CONFLIT Séquestrations, blocages des machines : le déménagement du CNDP près de Poitiers s'éternise


Marie-Estelle Pech
[17 juin 2005]


Depuis plus d'un mois, le site du Centre national de documentation pédagogique (CNDP) et ses bases de données sont inaccessibles à ses 1 200 000 visiteurs mensuels. Les vingt-cinq machines chargées entre autres de la maintenance du site sont en effet bloquées dans leurs cartons de déménagement près de Paris.


Dans la nuit du 12 au 13 mai dernier, une trentaine de membres du personnel avaient empêché le départ de ce matériel en faisant rempart de leurs corps. «Sans ces ordinateurs, on se débrouille comme on peut. C'est plutôt bancal», résume à sa façon l'une des responsables du CNDP.

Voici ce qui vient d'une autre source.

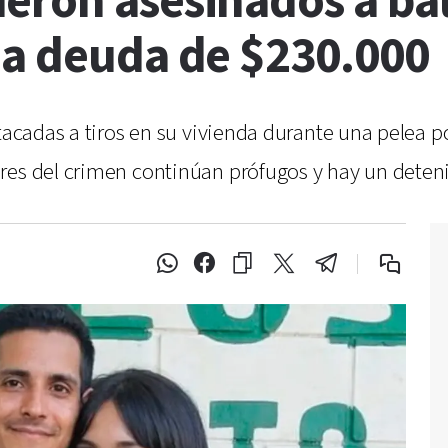
eron asesinados a bal
na deuda de $230.000
atacadas a tiros en su vivienda durante una pelea
res del crimen continúan prófugos y hay un deten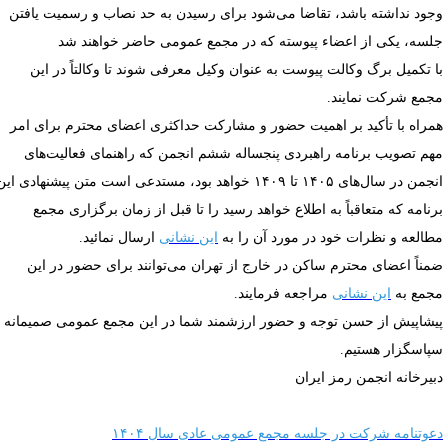
جود نداشته باشد، تقاضا می‌شود برای رسیدن به حد نصاب و رسمیت یافتن
لسه، یکی از اعضاء پیوسته که در مجمع عمومی حاضر خواهند شد
ا تکمیل برگ وکالت پیوست به عنوان وکیل معرفی شوند تا وکالتاً در این
جمع شرکت نمایند.
مراه با تأکید بر اهمیت حضور و مشارکت حداکثری اعضای محترم برای امر
هم تصویب برنامه راهبردی پنجساله ششم انجمن که راهنمای فعالیت‌های
انجمن در سال‌های ۱۴۰۵ تا ۱۴۰۹ خواهد بود، مستدعی است متن پیشنهادی این
رنامه که متعاقباً به اطلاع خواهد رسید را تا قبل از زمان برگزاری مجمع
طالعه و نظرات خود در مورد آن را به
این نشانی
ارسال نمائید.
مناً اعضای محترم ساکن در خارج از تهران می‌توانند برای حضور در این
جمع به
این نشانی
مراجعه فرمایند.
یشاپیش از حسن توجه و حضور ارزشمند شما در این مجمع عمومی صمیمانه
پاسگزار هستیم.
بیرخانه انجمن رمز ایران
عوتنامه شرکت در جلسه مجمع عمومی عادی سال ۱۴۰۴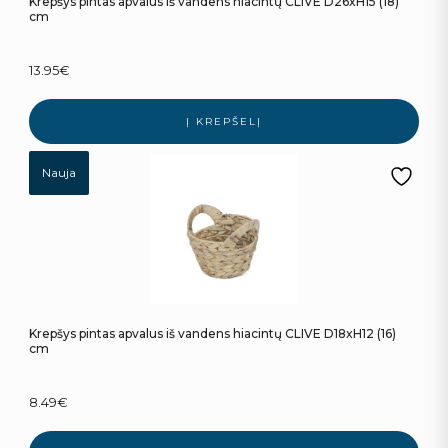
Krepšys pintas apvalus iš vandens hiacintų CLIVE D26xH15 (18)
cm
13.95
€
Į KREPŠELĮ
Nauja
Krepšys pintas apvalus iš vandens hiacintų CLIVE D18xH12 (16)
cm
8.49
€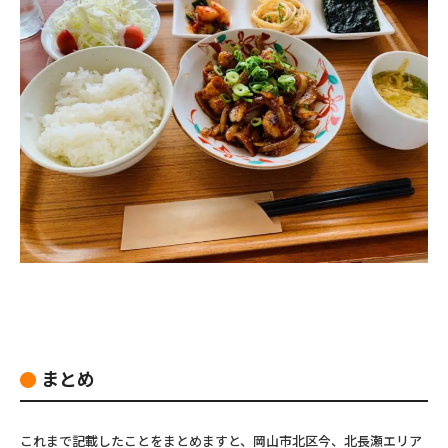
まとめ
これまで記載したことをまとめますと、岡山市北区今、北長瀬エリア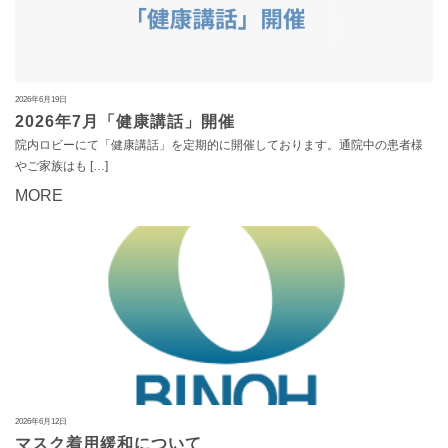
2026年6月19日
2026年7月「健康講話」開催
院内ロビーにて「健康講話」を定期的に開催しております。通院中の患者様
やご家族はも […]
MORE
2026年6月12日
マスク着用緩和について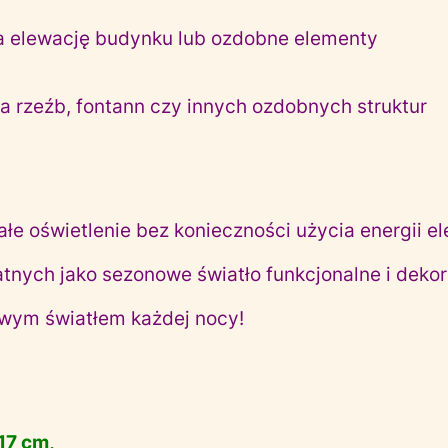
 na elewację budynku lub ozdobne elementy
ia rzeźb, fontann czy innych ozdobnych struktur
łe oświetlenie bez konieczności użycia energii el
nych jako sezonowe światło funkcjonalne i dekor
jowym światłem każdej nocy!
17 cm,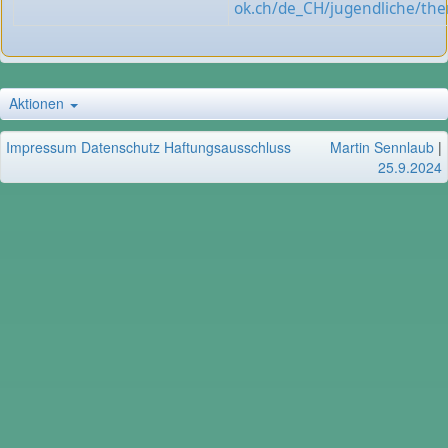
ok.ch/de_CH/jugendliche/th
Aktionen
Impressum
Datenschutz
Haftungsausschluss
Martin Sennlaub
|
25.9.2024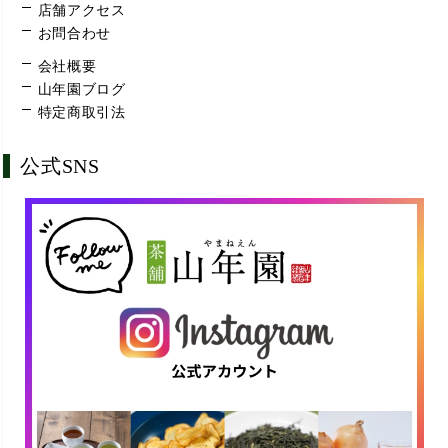
店舗アクセス
お問合わせ
会社概要
山年園ブログ
特定商取引法
公式SNS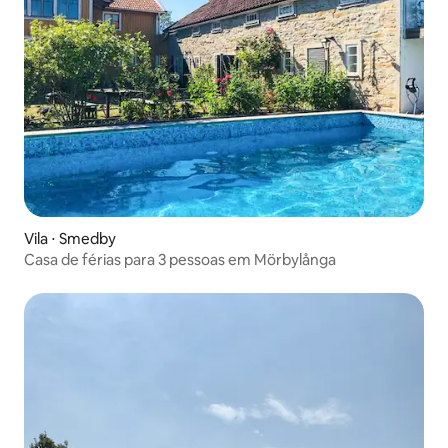
Vila ⋅ Smedby
Casa de férias para 3 pessoas em Mörbylånga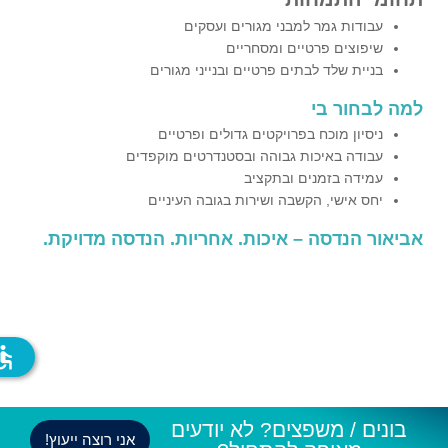
עבודות גמר למבני מגורים ועסקים
שיפוצים פרטיים ומסחריים
בניית שלד לבתים פרטיים ובנייני מגורים
למה לבחור בי
ניסיון מוכח בפרויקטים גדולים ופרטיים
עבודה באיכות גבוהה ובסטנדרטים מוקפדים
עמידה בזמנים ובתקציב
יחס אישי, הקשבה ושירות בגובה העיניים
אביאור הנדסה – איכות. אחריות. הנדסה מדויקת.
ssible
בונים / משפצים? לא יודעים
אני רוצה ייעוץ!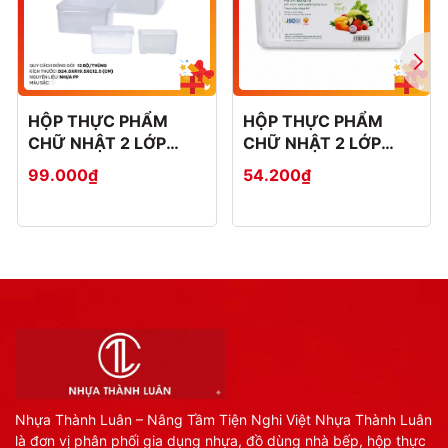
HỘP THỰC PHẨM
HỘP THỰC PHẨM
CHỮ NHẬT 2 LỚP
CHỮ NHẬT 2 LỚP
THÁI BỘ 3 HOKORI
THÁI ĐẠI HOKORI
99.000₫
54.200₫
6572
6572-3
Nhựa Thành Luân – Nâng Tầm Tiện Nghi Việt Nhựa Thành Luân
là đơn vị phân phối gia dụng nhựa, đồ dùng nhà bếp, hộp thực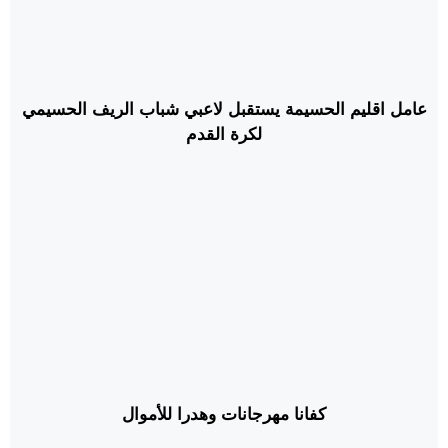
عامل اقليم الحسيمة يستقبل لاعبي شباب الريف الحسيمي
لكرة القدم
كفانا مهرجانات وهدرا للأموال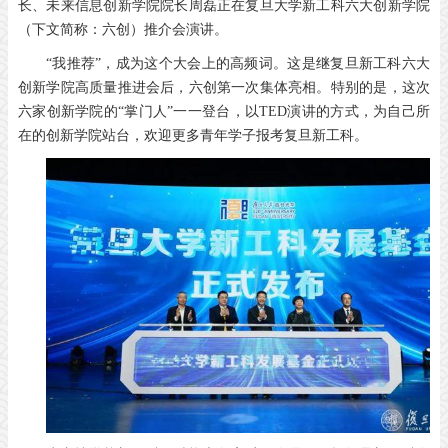
长、未来信息创新学院院长周磊正在复旦大学新工科六大创新学院
（下文简称：六创）推介会演讲。
“我推荐”，成为这个大会上的高频词。这是继复旦新工科六大
创新学院高质量推进会后，六创第一次集体亮相。特别的是，这次
六家创新学院的“掌门人”一一登台，以TED演讲的方式，为自己所
在的创新学院站台，欢迎更多青年学子报考复旦新工科。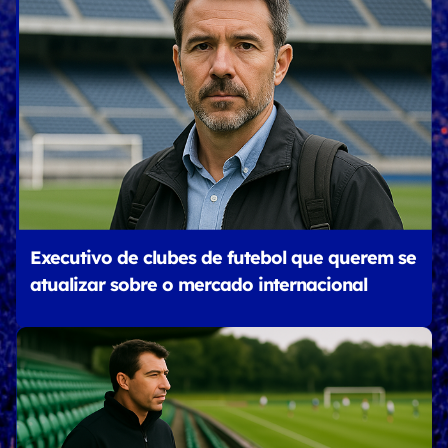
Executivo de clubes de futebol que querem se
atualizar sobre o mercado internacional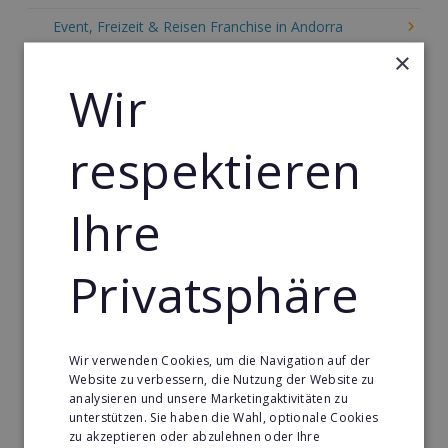
Event, Freizeit & Reisen Franchise in Andorra
×
Einzelhandel Franchise in Andorra
Wir
Gebäude & Haustechnik Franchise in Andorra
Handwerk Franchise in Andorra
respektieren
Dienstleistungsfranchise in Andorra
Telekommunikation Franchise in Andorra
Ihre
Gastronomie & Bringdienst Franchise in Andorra
Privatsphäre
Sport Franchise in Andorra
Kaffee & Café Franchise in Andorra
Tier- & Zoobedarf Franchise in Andorra
Wir verwenden Cookies, um die Navigation auf der
Website zu verbessern, die Nutzung der Website zu
Immobilien Franchise in Andorra
analysieren und unsere Marketingaktivitäten zu
unterstützen. Sie haben die Wahl, optionale Cookies
Kinder & Erziehung Franchise in Andorra
zu akzeptieren oder abzulehnen oder Ihre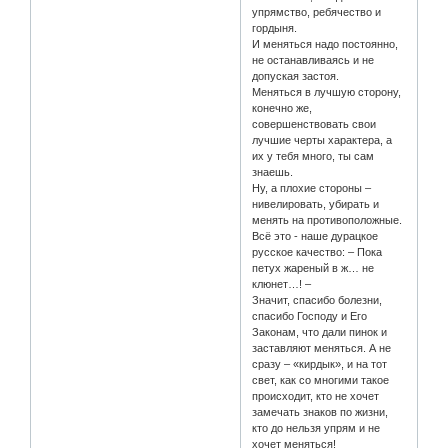
упрямство, ребячество и
гордыня.
И меняться надо постоянно,
не останавливаясь и не
допуская застоя.
Меняться в лучшую сторону,
конечно же,
совершенствовать свои
лучшие черты характера, а
их у тебя много, ты сам
знаешь.
Ну, а плохие стороны –
нивелировать, убирать и
менять на противоположные.
Всё это - наше дурацкое
русское качество: – Пока
петух жареный в ж… не
клюнет…! –
Значит, спасибо болезни,
спасибо Господу и Его
Законам, что дали пинок и
заставляют меняться. А не
сразу – «кирдык», и на тот
свет, как со многими такое
происходит, кто не хочет
замечать знаков по жизни,
кто до нельзя упрям и не
хочет меняться!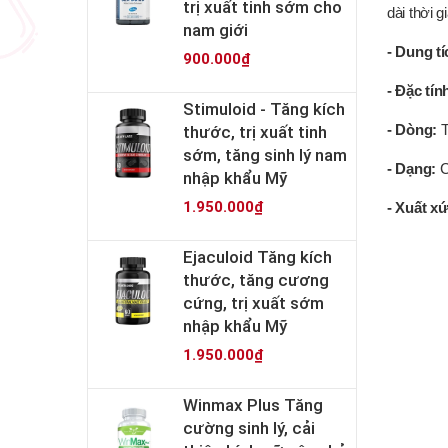
trị xuất tinh sớm cho
dài thời 
nam giới
- Dung tí
900.000₫
- Đặc tín
Stimuloid - Tăng kích
thước, trị xuất tinh
- Dòng:
T
sớm, tăng sinh lý nam
- Dạng:
Ch
nhập khẩu Mỹ
1.950.000₫
- Xuất xứ
Ejaculoid Tăng kích
thước, tăng cương
cứng, trị xuất sớm
nhập khẩu Mỹ
1.950.000₫
Winmax Plus Tăng
cường sinh lý, cải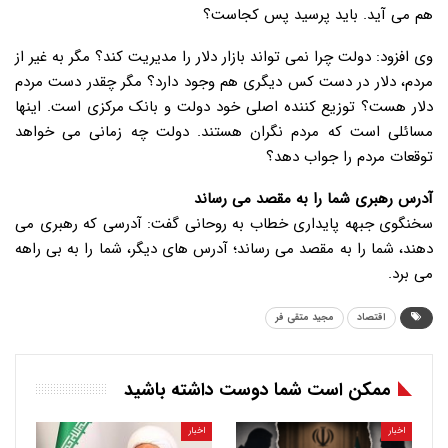
هم می آید. باید پرسید پس کجاست؟
وی افزود: دولت چرا نمی تواند بازار دلار را مدیریت کند؟ مگر به غیر از
مردم، دلار در دست کس دیگری هم وجود دارد؟ مگر چقدر دست مردم
دلار هست؟ توزیع کننده اصلی خود دولت و بانک مرکزی است. اینها
مسائلی است که مردم نگران هستند. دولت چه زمانی می خواهد
توقعات مردم را جواب دهد؟
آدرس رهبری شما را به مقصد می رساند
سخنگوی جبهه پایداری خطاب به روحانی گفت: آدرسی که رهبری می
دهند، شما را به مقصد می رساند؛ آدرس های دیگر، شما را به بی راهه
می برد.
اقتصاد
مجید متقی فر
ممکن است شما دوست داشته باشید
اخبار
اخبار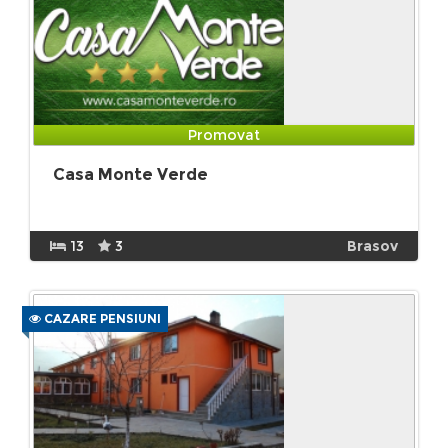
Promovat
Casa Monte Verde
13
3
Brasov
CAZARE PENSIUNI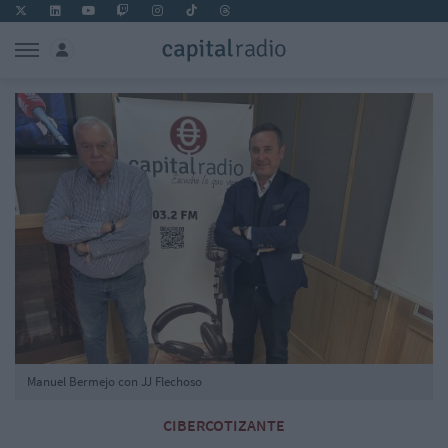
Manuel Bermejo con JJ Flechoso
CIBERCOTIZANTE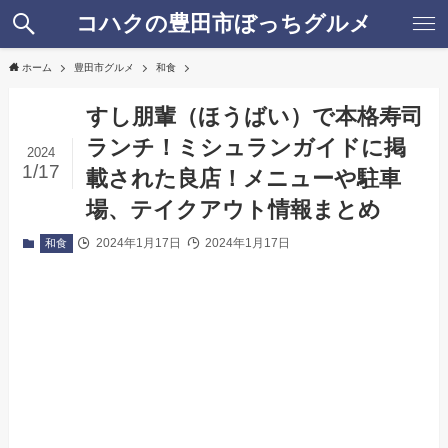
コハクの豊田市ぼっちグルメ
ホーム
豊田市グルメ
和食
すし朋輩（ほうばい）で本格寿司
ランチ！ミシュランガイドに掲
2024
1/17
載された良店！メニューや駐車
場、テイクアウト情報まとめ
2024年1月17日
2024年1月17日
和食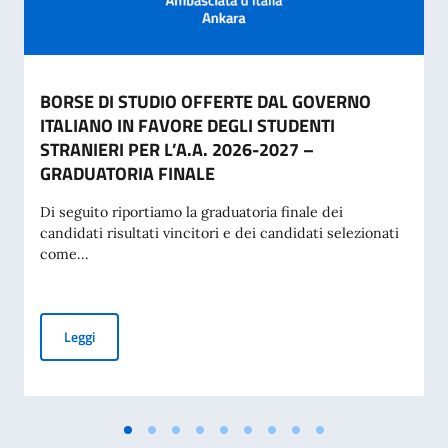
BORSE DI STUDIO OFFERTE DAL GOVERNO
ITALIANO IN FAVORE DEGLI STUDENTI
STRANIERI PER L’A.A. 2026-2027 –
GRADUATORIA FINALE
Di seguito riportiamo la graduatoria finale dei
candidati risultati vincitori e dei candidati selezionati
come...
BORSE DI STUDIO OFFERTE DAL GOVERNO ITALIANO IN FA
Leggi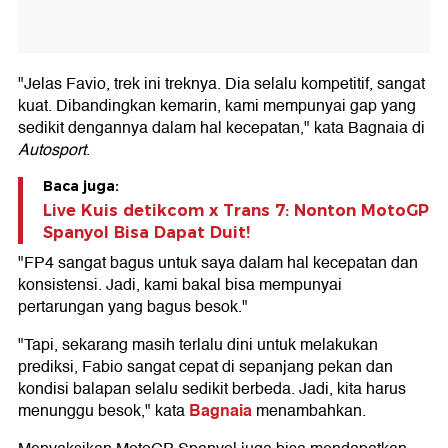
"Jelas Favio, trek ini treknya. Dia selalu kompetitif, sangat
kuat. Dibandingkan kemarin, kami mempunyai gap yang
sedikit dengannya dalam hal kecepatan," kata Bagnaia di
Autosport
.
Baca juga:
Live Kuis detikcom x Trans 7: Nonton MotoGP
Spanyol Bisa Dapat Duit!
"FP4 sangat bagus untuk saya dalam hal kecepatan dan
konsistensi. Jadi, kami bakal bisa mempunyai
pertarungan yang bagus besok."
"Tapi, sekarang masih terlalu dini untuk melakukan
prediksi, Fabio sangat cepat di sepanjang pekan dan
kondisi balapan selalu sedikit berbeda. Jadi, kita harus
Bagnaia
menunggu besok," kata
menambahkan.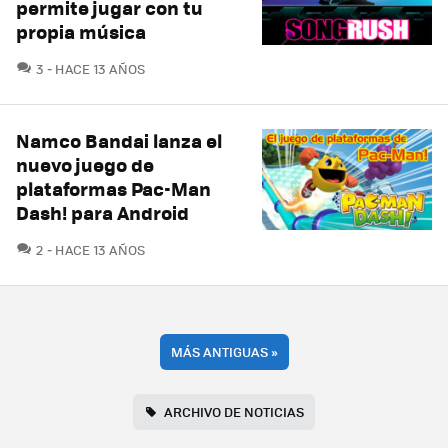
permite jugar con tu
propia música
COMENTARIOS
3
HACE 13 AÑOS
Namco Bandai lanza el
nuevo juego de
plataformas Pac-Man
Dash! para Android
COMENTARIOS
2
HACE 13 AÑOS
MÁS ANTIGUAS
»
ARCHIVO DE NOTICIAS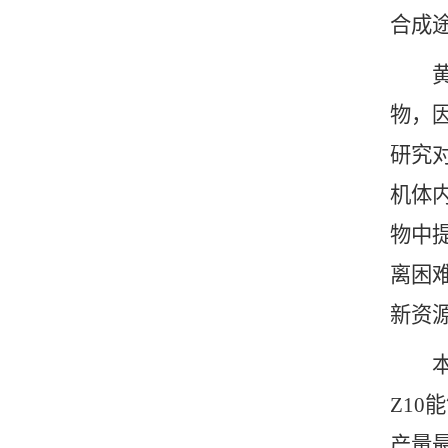
合成
黄酮类
物，
研究
机体
物中
离困
新资
本研究
Z10
产量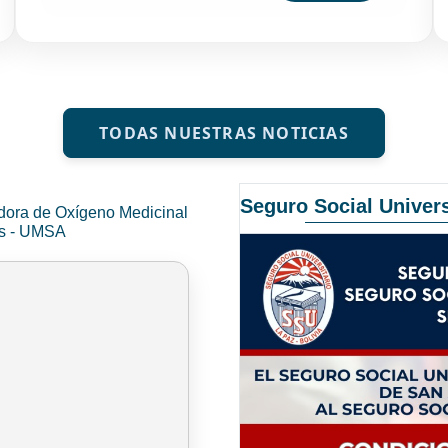
TODAS NUESTRAS NOTICIAS
Seguro Social Univers
dora de Oxígeno Medicinal
és - UMSA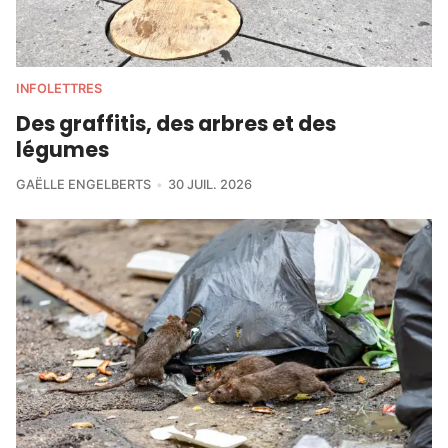
INFOLETTRES
Des graffitis, des arbres et des
légumes
GAËLLE ENGELBERTS
30 JUIL. 2026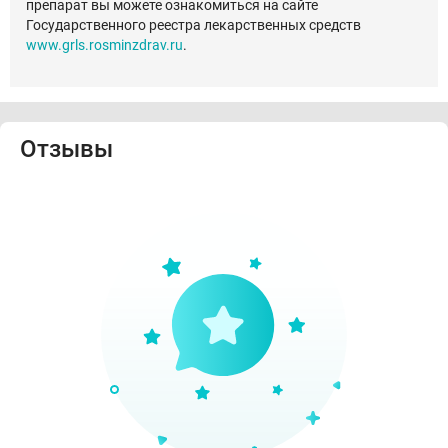
препарат вы можете ознакомиться на сайте
Государственного реестра лекарственных средств
www.grls.rosminzdrav.ru
.
Отзывы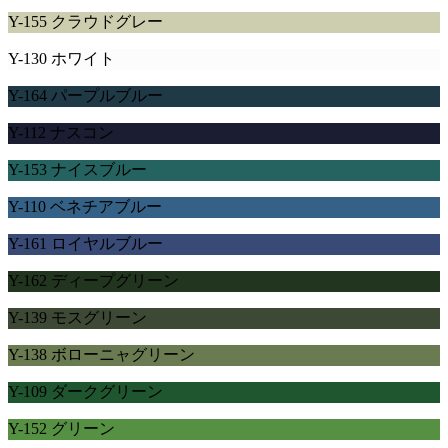
Y-155 クラウドグレー
Y-130 ホワイト
Y-164 パープルブルー
Y-112 ナスコン
Y-153 ナイスブルー
Y-110 ベネチアブルー
Y-161 ロイヤルブルー
Y-162 ディープグリーン
Y-139 モスグリーン
Y-138 ボローニャグリーン
Y-109 ダークグリーン
Y-152 グリーン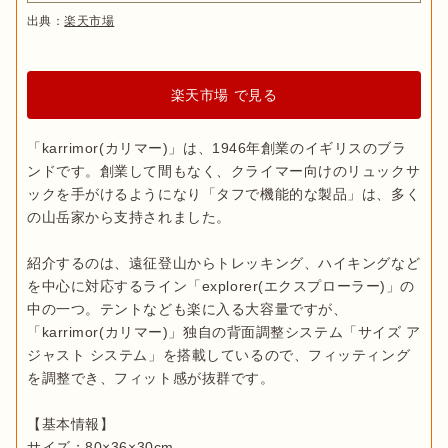
出典：
楽天市場
楽天市場 で見る
「karrimor(カリマー)」は、1946年創業のイギリスのブラ
ンドです。創業して間もなく、クライマー向けのリュックサ
ックを手がけるようになり「タフで機能的な製品」は、多く
の山岳家から支持されました。

紹介するのは、遠征登山からトレッキング、ハイキングなど
を中心に対応するライン「explorer(エクスプローラー)」の
中の一つ。テントなども楽に入る大容量ですが、
「karrimor(カリマー)」独自の背面調整システム「サイズ ア
ジャスト システム」を搭載しているので、フィッティング
を調整でき、フィット感が抜群です。

【基本情報】

サイズ：80×36×30cm
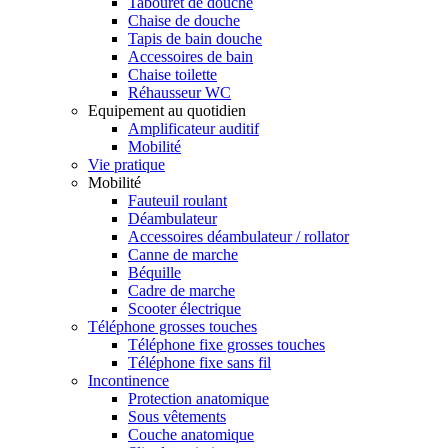
Tabouret de douche
Chaise de douche
Tapis de bain douche
Accessoires de bain
Chaise toilette
Réhausseur WC
Equipement au quotidien
Amplificateur auditif
Mobilité
Vie pratique
Mobilité
Fauteuil roulant
Déambulateur
Accessoires déambulateur / rollator
Canne de marche
Béquille
Cadre de marche
Scooter électrique
Téléphone grosses touches
Téléphone fixe grosses touches
Téléphone fixe sans fil
Incontinence
Protection anatomique
Sous vêtements
Couche anatomique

L'intersyndicale s'oppose par tous les moyens à la délocalisation à Chasseneuil-du-Poitou, fief de Jean-Pierre Raffarin. Cette décision prise, selon elle, sans concertation en décembre 2002 avait été vécue comme «le fait du prince». Son directeur, Alain Coulon, entend quant à lui mener à bien ce déménagement. Victime d'une dizaine de séquestrations depuis son arrivée à la tête de l'établissement public il y a un an et demi – dont trois «particulièrement violentes physiquement, la dernière ayant donné lieu à un dépôt de plainte» –, il lui semble impensable de revenir sur cette décision.


Ces dernières années, le personnel a successivement refusé de partir à Lyon, Marseille, Amiens et Rouen. «Il était pour eux impensable de travailler ailleurs que rue d'Ulm», s'agace-t-il. Aujourd'hui, une centaine de personnes sont installées dans l'immeuble de Chasseneuil à côté du Futuroscope, dans une banlieue de Poitiers «qui ne ressemble pas à un champ de betteraves», précise Alain Coulon devançant les critiques. En tout, le projet visait à y envoyer 250 personnes sur les 450 que compte le CNDP. On en est loin.


L'essentiel de la direction se trouve aujourd'hui à Chasseneuil et les exécutants sont restés à Paris : tout le contraire d'une délocalisation réussie... Une centaine d'ouvriers des services d'impression et d'audiovisuel sont ainsi restés parisiens en vertu de leur contrat de travail qui le stipule.


Les syndicats continuent à faire pression. Selon la direction, ceux de Chasseneuil sont considérés comme des «jaunes». «C'est le vieux schéma : Il faut faire capituler le capital...», explique une responsable. L'intersyndicale estime quant à elle que la plate-forme d'édition doit rester dans la capitale. «Nos partenaires : le ministère de l'Education, les maisons d'édition, les commanditaires, les chaînes de télé sont tous à Paris, argue Michel Bézard, membre du Sgen. On accepte la situation telle qu'elle est mais le reste du CNDP ne doit pas être délocalisé.»


De part et d'autre, on déplore une débauche d'énergie inutile. Pas une seule négociation n'a abouti depuis un an et demi. Une trentaine de personnes ne savent toujours pas où elles travailleront à la rentrée. L'intersyndicale souhaiterait que le directeur général «qui ne négocie qu'avec lui-même» soit écarté. Ce dernier espère quant à lui une ligne claire de la part de Gilles de Robien : «Si le pouvoir n'est pas ferme, je crains le pire pour l'avenir.»